Your assignment
Copy out all of the material below without changing anything, keeping every line, checkbox, heading mark, and symbol as it appears.

------------------------------------------------

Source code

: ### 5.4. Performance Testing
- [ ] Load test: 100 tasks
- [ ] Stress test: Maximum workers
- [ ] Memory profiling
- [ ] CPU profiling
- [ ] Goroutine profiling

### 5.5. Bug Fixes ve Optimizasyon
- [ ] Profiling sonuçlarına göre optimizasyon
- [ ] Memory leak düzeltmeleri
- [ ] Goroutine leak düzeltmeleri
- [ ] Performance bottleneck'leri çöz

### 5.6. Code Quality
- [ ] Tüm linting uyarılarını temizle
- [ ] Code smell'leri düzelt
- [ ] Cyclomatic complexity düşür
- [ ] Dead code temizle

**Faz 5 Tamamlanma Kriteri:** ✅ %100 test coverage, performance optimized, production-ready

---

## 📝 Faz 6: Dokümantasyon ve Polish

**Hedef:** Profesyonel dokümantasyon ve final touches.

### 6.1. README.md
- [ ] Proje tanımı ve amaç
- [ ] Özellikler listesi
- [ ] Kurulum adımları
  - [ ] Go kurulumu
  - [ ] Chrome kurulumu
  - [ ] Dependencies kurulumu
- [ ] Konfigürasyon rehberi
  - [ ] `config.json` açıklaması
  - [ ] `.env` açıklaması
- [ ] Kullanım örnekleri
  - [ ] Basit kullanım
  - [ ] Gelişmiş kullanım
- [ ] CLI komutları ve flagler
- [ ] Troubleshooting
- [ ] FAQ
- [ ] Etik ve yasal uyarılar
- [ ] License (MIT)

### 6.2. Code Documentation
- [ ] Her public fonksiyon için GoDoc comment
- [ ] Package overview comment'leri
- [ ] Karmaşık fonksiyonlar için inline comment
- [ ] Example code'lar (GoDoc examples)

------------------------------------------------

Completed task
Source code

: ### 5.4. Performance Testing
- [ ] Load test: 100 tasks
- [ ] Stress test: Maximum workers
- [ ] Memory profiling
- [ ] CPU profiling
- [ ] Goroutine profiling

### 5.5. Bug Fixes ve Optimizasyon
- [ ] Profiling sonuçlarına göre optimizasyon
- [ ] Memory leak düzeltmeleri
- [ ] Goroutine leak düzeltmeleri
- [ ] Performance bottleneck'leri çöz

### 5.6. Code Quality
- [ ] Tüm linting uyarılarını temizle
- [ ] Code smell'leri düzelt
- [ ] Cyclomatic complexity düşür
- [ ] Dead code temizle

**Faz 5 Tamamlanma Kriteri:** ✅ %100 test coverage, performance optimized, production-ready

---

## 📝 Faz 6: Dokümantasyon ve Polish

**Hedef:** Profesyonel dokümantasyon ve final touches.

### 6.1. README.md
- [ ] Proje tanımı ve amaç
- [ ] Özellikler listesi
- [ ] Kurulum adımları
  - [ ] Go kurulumu
  - [ ] Chrome kurulumu
  - [ ] Dependencies kurulumu
- [ ] Konfigürasyon rehberi
  - [ ] `config.json` açıklaması
  - [ ] `.env` açıklaması
- [ ] Kullanım örnekleri
  - [ ] Basit kullanım
  - [ ] Gelişmiş kullanım
- [ ] CLI komutları ve flagler
- [ ] Troubleshooting
- [ ] FAQ
- [ ] Etik ve yasal uyarılar
- [ ] License (MIT)

### 6.2. Code Documentation
- [ ] Her public fonksiyon için GoDoc comment
- [ ] Package overview comment'leri
- [ ] Karmaşık fonksiyonlar için inline comment
- [ ] Example code'lar (GoDoc examples)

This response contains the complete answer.